§ What this task involves
Determine the number of lines in these entries that hold the word "Jesenice". Give the number and nothing more.

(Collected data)
'''

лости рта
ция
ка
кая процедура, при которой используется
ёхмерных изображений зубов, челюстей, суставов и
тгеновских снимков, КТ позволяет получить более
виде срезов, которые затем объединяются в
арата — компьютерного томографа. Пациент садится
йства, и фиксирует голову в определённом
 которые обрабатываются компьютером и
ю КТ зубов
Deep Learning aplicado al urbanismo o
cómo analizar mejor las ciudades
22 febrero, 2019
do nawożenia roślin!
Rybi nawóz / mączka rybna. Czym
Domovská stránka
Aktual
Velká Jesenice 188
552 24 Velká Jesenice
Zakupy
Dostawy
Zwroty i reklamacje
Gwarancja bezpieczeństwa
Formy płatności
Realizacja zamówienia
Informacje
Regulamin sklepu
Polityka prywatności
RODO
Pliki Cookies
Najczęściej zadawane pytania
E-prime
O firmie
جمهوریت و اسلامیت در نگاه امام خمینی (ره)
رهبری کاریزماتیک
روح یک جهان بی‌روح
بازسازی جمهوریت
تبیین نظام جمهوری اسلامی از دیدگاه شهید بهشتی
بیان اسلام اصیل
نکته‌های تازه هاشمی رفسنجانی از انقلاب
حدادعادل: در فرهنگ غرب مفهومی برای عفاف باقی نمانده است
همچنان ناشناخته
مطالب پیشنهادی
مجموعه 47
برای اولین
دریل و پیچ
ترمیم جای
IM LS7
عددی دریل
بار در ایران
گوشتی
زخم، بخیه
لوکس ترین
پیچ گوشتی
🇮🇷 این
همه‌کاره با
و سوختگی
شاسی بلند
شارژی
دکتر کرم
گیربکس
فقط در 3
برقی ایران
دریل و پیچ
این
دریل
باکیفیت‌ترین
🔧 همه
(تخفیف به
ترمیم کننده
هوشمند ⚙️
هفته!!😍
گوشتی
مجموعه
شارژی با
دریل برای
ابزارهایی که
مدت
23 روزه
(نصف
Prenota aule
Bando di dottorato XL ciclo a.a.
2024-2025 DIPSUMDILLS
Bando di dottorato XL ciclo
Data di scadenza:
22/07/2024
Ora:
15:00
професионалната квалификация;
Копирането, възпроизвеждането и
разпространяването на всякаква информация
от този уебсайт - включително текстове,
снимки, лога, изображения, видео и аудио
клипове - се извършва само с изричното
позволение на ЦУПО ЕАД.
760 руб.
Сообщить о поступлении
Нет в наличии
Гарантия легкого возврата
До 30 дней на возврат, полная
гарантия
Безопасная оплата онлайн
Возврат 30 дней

'''

§ Exercise solution
2